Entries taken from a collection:
=-=-=

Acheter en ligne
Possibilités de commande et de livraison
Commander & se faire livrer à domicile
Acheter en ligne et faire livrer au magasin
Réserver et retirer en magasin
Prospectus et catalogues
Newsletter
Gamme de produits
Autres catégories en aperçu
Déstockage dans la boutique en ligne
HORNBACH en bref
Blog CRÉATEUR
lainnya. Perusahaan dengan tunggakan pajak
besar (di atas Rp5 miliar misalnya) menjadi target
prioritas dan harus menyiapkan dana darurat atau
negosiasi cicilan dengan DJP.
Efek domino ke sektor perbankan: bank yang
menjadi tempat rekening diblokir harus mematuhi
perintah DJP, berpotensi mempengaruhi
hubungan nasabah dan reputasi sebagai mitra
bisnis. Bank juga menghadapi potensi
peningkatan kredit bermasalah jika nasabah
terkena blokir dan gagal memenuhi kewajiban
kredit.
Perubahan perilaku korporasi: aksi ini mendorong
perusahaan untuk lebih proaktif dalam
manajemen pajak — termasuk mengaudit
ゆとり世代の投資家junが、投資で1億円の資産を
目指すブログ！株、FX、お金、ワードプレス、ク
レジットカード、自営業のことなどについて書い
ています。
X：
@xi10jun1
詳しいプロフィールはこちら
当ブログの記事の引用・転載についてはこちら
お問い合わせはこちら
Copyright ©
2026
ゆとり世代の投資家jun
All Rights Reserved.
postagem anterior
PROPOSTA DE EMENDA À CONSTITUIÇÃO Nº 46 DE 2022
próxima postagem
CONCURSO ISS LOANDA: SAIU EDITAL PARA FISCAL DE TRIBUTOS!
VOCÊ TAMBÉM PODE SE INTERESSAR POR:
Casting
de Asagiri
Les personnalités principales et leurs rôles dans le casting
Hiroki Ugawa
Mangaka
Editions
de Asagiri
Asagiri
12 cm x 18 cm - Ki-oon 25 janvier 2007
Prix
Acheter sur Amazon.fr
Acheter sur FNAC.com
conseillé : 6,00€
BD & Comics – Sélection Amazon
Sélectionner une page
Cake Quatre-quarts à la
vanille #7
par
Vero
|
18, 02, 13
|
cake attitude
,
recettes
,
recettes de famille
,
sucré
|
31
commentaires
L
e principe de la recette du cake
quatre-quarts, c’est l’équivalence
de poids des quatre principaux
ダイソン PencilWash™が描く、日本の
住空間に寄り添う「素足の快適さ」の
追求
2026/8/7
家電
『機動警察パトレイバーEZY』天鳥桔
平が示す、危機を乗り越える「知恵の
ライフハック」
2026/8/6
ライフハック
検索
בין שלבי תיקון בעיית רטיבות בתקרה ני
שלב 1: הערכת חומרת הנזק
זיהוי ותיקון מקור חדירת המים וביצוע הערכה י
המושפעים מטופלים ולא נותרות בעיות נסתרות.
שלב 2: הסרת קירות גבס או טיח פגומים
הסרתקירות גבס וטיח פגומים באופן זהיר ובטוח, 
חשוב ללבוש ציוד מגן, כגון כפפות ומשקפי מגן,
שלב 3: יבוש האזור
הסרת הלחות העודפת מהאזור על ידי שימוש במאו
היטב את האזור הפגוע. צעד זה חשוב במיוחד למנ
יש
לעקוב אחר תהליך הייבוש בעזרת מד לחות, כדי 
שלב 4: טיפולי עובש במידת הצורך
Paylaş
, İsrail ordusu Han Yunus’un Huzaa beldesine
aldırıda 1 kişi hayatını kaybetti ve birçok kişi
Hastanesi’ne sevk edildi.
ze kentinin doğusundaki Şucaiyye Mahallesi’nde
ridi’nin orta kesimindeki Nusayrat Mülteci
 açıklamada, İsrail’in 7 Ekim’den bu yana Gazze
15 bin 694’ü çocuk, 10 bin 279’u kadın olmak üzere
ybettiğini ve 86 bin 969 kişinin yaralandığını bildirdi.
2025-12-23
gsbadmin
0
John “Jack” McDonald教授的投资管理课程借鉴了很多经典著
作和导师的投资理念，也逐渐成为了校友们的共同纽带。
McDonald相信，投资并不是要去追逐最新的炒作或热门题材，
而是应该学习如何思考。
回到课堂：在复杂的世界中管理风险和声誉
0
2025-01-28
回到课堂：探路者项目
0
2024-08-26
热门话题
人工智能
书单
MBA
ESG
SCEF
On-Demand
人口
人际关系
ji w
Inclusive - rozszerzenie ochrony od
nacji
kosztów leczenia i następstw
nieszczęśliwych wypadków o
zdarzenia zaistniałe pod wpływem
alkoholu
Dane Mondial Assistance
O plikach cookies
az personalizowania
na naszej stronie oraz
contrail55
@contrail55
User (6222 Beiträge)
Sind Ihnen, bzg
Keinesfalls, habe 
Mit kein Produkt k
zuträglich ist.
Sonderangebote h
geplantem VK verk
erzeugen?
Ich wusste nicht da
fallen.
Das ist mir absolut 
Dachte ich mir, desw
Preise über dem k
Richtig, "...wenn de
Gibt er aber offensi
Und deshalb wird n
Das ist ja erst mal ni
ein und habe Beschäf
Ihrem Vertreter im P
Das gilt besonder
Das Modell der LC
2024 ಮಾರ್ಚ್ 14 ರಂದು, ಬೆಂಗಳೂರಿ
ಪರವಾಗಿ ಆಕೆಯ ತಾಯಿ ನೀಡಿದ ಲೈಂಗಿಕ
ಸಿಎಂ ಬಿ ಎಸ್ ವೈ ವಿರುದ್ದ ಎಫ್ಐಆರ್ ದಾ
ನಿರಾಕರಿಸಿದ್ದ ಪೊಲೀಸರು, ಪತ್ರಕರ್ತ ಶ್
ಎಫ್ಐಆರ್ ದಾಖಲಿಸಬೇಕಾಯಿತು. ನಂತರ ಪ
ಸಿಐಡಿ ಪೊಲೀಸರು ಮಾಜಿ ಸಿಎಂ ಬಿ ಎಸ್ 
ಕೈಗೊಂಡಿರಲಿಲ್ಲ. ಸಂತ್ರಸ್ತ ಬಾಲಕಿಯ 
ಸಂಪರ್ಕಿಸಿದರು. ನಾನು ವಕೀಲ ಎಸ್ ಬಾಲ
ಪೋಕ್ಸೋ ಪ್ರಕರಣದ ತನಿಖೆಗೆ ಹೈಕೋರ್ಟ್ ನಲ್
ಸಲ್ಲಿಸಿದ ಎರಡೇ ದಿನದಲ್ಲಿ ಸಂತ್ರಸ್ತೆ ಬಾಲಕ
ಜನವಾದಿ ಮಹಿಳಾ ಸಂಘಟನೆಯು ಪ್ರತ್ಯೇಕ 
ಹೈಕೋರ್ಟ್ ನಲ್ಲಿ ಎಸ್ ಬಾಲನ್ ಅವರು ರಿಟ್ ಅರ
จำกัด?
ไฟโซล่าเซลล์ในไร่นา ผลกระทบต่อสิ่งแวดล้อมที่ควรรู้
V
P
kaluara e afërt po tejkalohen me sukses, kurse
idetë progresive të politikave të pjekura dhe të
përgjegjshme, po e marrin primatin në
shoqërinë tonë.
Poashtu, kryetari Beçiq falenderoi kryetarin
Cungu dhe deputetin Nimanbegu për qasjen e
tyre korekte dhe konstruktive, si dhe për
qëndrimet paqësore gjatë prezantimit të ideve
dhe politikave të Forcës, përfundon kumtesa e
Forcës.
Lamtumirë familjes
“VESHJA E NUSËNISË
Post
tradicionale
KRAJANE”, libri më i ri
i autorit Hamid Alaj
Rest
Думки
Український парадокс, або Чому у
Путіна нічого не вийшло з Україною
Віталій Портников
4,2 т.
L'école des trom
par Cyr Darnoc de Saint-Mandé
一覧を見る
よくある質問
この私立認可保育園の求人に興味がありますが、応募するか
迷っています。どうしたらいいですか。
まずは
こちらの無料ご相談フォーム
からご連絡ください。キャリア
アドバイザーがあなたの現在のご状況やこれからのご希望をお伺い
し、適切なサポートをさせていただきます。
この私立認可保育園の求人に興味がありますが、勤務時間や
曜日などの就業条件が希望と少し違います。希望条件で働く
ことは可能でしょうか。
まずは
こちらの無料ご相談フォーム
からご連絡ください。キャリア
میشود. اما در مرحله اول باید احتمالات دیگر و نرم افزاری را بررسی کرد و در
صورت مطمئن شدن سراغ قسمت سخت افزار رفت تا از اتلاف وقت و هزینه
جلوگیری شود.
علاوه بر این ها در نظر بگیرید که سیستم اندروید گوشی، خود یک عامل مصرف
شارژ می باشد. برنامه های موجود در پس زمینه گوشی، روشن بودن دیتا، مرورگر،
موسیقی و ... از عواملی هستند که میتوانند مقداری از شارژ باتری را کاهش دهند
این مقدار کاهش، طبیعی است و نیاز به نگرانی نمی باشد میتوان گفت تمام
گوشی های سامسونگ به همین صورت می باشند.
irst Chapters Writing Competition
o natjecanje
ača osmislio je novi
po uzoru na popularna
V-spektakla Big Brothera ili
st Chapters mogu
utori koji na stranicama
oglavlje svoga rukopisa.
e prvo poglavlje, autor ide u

=-=-=

Problem details: Return the lines unchanged, from the start of the entries through the line containing "平が示す、危機を乗り越える「知恵の", with both ends included.

Task output:
Acheter en ligne
Possibilités de commande et de livraison
Commander & se faire livrer à domicile
Acheter en ligne et faire livrer au magasin
Réserver et retirer en magasin
Prospectus et catalogues
Newsletter
Gamme de produits
Autres catégories en aperçu
Déstockage dans la boutique en ligne
HORNBACH en bref
Blog CRÉATEUR
lainnya. Perusahaan dengan tunggakan pajak
besar (di atas Rp5 miliar misalnya) menjadi target
prioritas dan harus menyiapkan dana darurat atau
negosiasi cicilan dengan DJP.
Efek domino ke sektor perbankan: bank yang
menjadi tempat rekening diblokir harus mematuhi
perintah DJP, berpotensi mempengaruhi
hubungan nasabah dan reputasi sebagai mitra
bisnis. Bank juga menghadapi potensi
peningkatan kredit bermasalah jika nasabah
terkena blokir dan gagal memenuhi kewajiban
kredit.
Perubahan perilaku korporasi: aksi ini mendorong
perusahaan untuk lebih proaktif dalam
manajemen pajak — termasuk mengaudit
ゆとり世代の投資家junが、投資で1億円の資産を
目指すブログ！株、FX、お金、ワードプレス、ク
レジットカード、自営業のことなどについて書い
ています。
X：
@xi10jun1
詳しいプロフィールはこちら
当ブログの記事の引用・転載についてはこちら
お問い合わせはこちら
Copyright ©
2026
ゆとり世代の投資家jun
All Rights Reserved.
postagem anterior
PROPOSTA DE EMENDA À CONSTITUIÇÃO Nº 46 DE 2022
próxima postagem
CONCURSO ISS LOANDA: SAIU EDITAL PARA FISCAL DE TRIBUTOS!
VOCÊ TAMBÉM PODE SE INTERESSAR POR:
Casting
de Asagiri
Les personnalités principales et leurs rôles dans le casting
Hiroki Ugawa
Mangaka
Editions
de Asagiri
Asagiri
12 cm x 18 cm - Ki-oon 25 janvier 2007
Prix
Acheter sur Amazon.fr
Acheter sur FNAC.com
conseillé : 6,00€
BD & Comics – Sélection Amazon
Sélectionner une page
Cake Quatre-quarts à la
vanille #7
par
Vero
|
18, 02, 13
|
cake attitude
,
recettes
,
recettes de famille
,
sucré
|
31
commentaires
L
e principe de la recette du cake
quatre-quarts, c’est l’équivalence
de poids des quatre principaux
ダイソン PencilWash™が描く、日本の
住空間に寄り添う「素足の快適さ」の
追求
2026/8/7
家電
『機動警察パトレイバーEZY』天鳥桔
平が示す、危機を乗り越える「知恵の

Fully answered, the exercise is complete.